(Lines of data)
= = = = = = =

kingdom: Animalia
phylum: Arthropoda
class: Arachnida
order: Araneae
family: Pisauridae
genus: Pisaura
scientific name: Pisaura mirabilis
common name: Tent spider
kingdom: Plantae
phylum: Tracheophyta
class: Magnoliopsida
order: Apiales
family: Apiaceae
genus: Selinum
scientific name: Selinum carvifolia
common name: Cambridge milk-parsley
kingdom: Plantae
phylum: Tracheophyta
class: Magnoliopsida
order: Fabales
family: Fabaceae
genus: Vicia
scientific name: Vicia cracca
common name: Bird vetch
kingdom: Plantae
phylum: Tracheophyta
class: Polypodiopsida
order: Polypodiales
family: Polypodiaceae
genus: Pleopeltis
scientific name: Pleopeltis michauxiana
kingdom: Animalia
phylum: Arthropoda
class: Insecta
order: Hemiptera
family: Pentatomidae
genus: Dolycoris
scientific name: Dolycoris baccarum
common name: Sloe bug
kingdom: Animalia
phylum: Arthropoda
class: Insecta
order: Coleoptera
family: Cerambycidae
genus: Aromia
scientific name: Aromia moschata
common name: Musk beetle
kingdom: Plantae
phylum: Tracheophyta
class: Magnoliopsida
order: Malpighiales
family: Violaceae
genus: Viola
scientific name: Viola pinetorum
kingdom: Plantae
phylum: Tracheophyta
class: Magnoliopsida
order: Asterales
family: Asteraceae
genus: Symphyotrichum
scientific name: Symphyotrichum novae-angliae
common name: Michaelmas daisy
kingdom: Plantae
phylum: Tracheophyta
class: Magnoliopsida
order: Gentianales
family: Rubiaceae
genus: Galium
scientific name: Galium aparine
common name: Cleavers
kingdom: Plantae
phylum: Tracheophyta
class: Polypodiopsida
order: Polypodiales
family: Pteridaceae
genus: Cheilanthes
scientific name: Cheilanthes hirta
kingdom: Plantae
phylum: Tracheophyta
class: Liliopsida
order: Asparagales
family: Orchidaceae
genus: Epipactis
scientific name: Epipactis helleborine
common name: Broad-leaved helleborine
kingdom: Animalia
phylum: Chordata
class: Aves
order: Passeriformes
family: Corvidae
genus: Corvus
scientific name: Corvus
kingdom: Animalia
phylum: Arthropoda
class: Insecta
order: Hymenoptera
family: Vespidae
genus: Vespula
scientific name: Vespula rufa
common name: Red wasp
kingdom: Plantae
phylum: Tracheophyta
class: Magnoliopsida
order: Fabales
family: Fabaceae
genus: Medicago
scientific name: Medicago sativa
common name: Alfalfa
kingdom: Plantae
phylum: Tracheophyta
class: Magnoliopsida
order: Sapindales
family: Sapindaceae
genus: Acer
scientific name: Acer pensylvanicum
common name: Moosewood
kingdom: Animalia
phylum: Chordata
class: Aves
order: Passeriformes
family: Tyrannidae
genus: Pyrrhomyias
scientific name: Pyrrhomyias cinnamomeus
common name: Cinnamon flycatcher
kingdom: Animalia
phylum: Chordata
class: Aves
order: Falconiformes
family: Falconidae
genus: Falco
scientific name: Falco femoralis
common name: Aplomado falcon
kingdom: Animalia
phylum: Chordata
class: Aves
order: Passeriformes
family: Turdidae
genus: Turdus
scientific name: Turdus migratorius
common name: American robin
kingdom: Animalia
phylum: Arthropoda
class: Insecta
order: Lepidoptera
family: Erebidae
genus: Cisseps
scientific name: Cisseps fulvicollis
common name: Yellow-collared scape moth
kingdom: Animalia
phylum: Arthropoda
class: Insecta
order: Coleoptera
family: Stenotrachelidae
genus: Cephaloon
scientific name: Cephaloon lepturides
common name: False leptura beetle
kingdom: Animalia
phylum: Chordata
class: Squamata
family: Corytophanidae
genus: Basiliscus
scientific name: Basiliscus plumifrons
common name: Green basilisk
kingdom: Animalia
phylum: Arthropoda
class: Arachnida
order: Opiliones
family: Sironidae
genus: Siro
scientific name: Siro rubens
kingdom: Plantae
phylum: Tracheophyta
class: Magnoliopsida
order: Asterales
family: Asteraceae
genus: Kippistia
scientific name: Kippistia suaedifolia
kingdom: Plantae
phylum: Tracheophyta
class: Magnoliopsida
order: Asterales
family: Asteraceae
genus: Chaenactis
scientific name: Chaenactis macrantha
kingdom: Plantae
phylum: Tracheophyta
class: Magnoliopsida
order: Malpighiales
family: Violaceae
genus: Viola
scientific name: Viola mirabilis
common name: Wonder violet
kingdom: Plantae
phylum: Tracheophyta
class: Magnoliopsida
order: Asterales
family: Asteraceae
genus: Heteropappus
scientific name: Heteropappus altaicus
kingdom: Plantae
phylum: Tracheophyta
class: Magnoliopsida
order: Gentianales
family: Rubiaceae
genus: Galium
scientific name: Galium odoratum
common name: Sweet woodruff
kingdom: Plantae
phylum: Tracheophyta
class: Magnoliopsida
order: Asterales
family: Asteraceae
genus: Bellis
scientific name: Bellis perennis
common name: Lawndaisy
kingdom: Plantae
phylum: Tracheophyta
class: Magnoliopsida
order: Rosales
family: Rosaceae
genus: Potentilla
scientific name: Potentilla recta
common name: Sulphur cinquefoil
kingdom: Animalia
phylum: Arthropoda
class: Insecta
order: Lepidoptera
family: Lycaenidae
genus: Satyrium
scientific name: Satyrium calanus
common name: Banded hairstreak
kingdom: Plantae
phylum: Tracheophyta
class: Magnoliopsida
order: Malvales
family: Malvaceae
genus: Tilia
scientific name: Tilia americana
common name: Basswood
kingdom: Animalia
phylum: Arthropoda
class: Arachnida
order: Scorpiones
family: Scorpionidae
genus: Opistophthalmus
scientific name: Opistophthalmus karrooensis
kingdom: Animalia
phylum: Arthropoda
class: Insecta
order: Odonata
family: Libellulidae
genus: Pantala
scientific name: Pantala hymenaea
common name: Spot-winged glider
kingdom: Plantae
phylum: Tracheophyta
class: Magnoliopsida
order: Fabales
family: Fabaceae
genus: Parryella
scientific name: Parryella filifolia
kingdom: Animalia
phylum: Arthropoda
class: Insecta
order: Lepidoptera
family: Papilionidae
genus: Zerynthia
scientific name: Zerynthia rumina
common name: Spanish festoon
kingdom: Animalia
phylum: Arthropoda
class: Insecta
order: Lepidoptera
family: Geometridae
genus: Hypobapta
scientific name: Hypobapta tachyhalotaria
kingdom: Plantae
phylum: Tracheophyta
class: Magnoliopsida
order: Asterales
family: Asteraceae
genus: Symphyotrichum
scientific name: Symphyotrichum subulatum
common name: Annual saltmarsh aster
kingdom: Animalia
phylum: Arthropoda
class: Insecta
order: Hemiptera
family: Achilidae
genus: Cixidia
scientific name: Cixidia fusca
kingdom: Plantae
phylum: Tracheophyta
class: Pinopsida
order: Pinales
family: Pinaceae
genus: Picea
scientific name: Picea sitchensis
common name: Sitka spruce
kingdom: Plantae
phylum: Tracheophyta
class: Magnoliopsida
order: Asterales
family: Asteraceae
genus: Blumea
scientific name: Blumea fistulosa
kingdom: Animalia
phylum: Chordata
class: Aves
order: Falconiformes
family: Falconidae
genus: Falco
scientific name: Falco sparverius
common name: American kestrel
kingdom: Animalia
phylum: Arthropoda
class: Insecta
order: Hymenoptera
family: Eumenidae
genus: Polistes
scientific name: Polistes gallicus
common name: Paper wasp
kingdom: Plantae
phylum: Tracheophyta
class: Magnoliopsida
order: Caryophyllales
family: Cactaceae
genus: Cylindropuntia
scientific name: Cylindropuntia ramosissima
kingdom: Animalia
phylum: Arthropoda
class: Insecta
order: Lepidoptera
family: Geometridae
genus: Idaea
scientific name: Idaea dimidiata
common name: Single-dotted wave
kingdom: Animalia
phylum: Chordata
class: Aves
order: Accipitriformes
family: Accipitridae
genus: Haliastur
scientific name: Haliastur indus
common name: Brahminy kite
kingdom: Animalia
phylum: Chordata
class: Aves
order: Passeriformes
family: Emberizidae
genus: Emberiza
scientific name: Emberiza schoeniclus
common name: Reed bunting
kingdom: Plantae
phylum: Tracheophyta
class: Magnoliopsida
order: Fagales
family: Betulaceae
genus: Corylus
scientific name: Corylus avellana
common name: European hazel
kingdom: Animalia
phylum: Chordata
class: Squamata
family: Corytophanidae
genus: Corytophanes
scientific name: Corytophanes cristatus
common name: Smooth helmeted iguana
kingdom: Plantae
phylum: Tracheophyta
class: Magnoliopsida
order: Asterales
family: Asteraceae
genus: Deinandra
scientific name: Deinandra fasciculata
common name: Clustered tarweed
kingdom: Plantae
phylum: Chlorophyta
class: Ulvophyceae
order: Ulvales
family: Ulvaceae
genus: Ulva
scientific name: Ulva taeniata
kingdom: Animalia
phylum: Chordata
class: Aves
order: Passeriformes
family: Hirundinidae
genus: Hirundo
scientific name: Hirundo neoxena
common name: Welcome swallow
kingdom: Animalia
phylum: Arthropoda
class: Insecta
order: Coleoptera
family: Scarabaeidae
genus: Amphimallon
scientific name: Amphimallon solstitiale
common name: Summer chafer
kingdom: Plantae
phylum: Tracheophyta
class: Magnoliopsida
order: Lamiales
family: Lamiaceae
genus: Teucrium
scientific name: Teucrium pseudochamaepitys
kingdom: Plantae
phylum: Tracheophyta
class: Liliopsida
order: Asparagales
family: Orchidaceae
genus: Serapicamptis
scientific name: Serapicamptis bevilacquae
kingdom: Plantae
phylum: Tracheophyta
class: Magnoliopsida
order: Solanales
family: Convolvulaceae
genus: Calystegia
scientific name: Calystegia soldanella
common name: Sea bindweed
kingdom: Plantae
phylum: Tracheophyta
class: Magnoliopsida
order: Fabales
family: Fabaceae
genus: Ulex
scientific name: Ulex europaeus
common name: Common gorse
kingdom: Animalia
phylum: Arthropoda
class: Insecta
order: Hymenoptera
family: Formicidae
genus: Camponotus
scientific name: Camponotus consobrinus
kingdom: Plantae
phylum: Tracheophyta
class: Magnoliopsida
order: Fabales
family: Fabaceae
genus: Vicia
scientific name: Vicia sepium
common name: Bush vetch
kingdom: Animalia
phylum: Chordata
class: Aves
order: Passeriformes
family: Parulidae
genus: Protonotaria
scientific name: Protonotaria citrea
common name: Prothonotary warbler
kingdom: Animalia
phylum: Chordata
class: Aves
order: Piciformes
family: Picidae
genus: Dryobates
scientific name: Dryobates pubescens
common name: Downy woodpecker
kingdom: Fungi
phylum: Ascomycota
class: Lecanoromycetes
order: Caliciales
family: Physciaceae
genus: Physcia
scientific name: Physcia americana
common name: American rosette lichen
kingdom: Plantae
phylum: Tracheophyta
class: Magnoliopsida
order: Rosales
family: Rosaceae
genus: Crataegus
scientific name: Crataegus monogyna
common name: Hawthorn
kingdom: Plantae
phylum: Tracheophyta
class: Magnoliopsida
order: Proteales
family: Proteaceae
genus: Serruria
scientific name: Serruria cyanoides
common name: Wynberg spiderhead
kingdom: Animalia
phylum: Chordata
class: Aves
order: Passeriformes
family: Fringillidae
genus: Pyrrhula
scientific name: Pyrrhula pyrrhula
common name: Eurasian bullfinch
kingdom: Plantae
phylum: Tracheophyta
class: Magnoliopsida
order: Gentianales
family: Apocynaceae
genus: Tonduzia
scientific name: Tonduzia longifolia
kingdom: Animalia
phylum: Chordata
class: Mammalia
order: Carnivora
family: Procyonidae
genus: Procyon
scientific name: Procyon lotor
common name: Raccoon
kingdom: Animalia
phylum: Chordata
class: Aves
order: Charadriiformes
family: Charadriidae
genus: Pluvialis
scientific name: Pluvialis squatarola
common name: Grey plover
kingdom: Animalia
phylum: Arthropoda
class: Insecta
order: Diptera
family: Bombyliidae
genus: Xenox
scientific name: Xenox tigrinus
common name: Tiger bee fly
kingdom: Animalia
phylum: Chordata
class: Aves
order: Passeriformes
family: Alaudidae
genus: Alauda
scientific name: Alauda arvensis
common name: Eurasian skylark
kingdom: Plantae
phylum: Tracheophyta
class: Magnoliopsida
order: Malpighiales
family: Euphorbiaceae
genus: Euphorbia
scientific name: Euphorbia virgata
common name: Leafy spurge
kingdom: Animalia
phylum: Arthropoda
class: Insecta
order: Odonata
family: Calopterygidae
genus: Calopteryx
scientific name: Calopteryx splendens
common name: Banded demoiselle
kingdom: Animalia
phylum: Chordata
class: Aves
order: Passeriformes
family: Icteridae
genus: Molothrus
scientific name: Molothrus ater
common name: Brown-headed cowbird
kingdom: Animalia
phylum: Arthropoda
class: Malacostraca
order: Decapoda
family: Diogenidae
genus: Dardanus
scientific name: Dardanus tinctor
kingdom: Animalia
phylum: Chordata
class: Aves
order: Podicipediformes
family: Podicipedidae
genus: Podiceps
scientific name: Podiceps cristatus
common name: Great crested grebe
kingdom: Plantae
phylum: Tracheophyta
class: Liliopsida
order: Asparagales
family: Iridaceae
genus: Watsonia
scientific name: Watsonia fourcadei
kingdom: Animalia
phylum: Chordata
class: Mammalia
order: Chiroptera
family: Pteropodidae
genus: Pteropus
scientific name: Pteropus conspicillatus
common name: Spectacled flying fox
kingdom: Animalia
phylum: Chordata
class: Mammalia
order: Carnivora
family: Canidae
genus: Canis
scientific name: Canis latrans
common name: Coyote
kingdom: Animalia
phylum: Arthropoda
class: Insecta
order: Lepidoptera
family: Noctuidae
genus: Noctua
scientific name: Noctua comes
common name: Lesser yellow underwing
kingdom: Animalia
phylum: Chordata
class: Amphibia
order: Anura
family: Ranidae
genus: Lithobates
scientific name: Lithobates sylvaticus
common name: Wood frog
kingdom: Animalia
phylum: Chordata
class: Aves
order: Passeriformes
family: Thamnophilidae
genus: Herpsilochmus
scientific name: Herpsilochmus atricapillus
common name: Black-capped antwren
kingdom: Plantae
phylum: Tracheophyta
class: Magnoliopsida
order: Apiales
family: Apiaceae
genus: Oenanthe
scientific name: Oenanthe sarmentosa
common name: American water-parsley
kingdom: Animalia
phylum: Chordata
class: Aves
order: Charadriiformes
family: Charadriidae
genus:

= = = = = = =

= REQUIRED WORK =
Update everything from the line containing "family: Alaudidae" down to the line containing "scientific name: Dardanus tinctor" by replacing "common name" with "vernacular name", and give back only those lines with nothing else altered.

= SOLVED PROBLEM =
family: Alaudidae
genus: Alauda
scientific name: Alauda arvensis
vernacular name: Eurasian skylark
kingdom: Plantae
phylum: Tracheophyta
class: Magnoliopsida
order: Malpighiales
family: Euphorbiaceae
genus: Euphorbia
scientific name: Euphorbia virgata
vernacular name: Leafy spurge
kingdom: Animalia
phylum: Arthropoda
class: Insecta
order: Odonata
family: Calopterygidae
genus: Calopteryx
scientific name: Calopteryx splendens
vernacular name: Banded demoiselle
kingdom: Animalia
phylum: Chordata
class: Aves
order: Passeriformes
family: Icteridae
genus: Molothrus
scientific name: Molothrus ater
vernacular name: Brown-headed cowbird
kingdom: Animalia
phylum: Arthropoda
class: Malacostraca
order: Decapoda
family: Diogenidae
genus: Dardanus
scientific name: Dardanus tinctor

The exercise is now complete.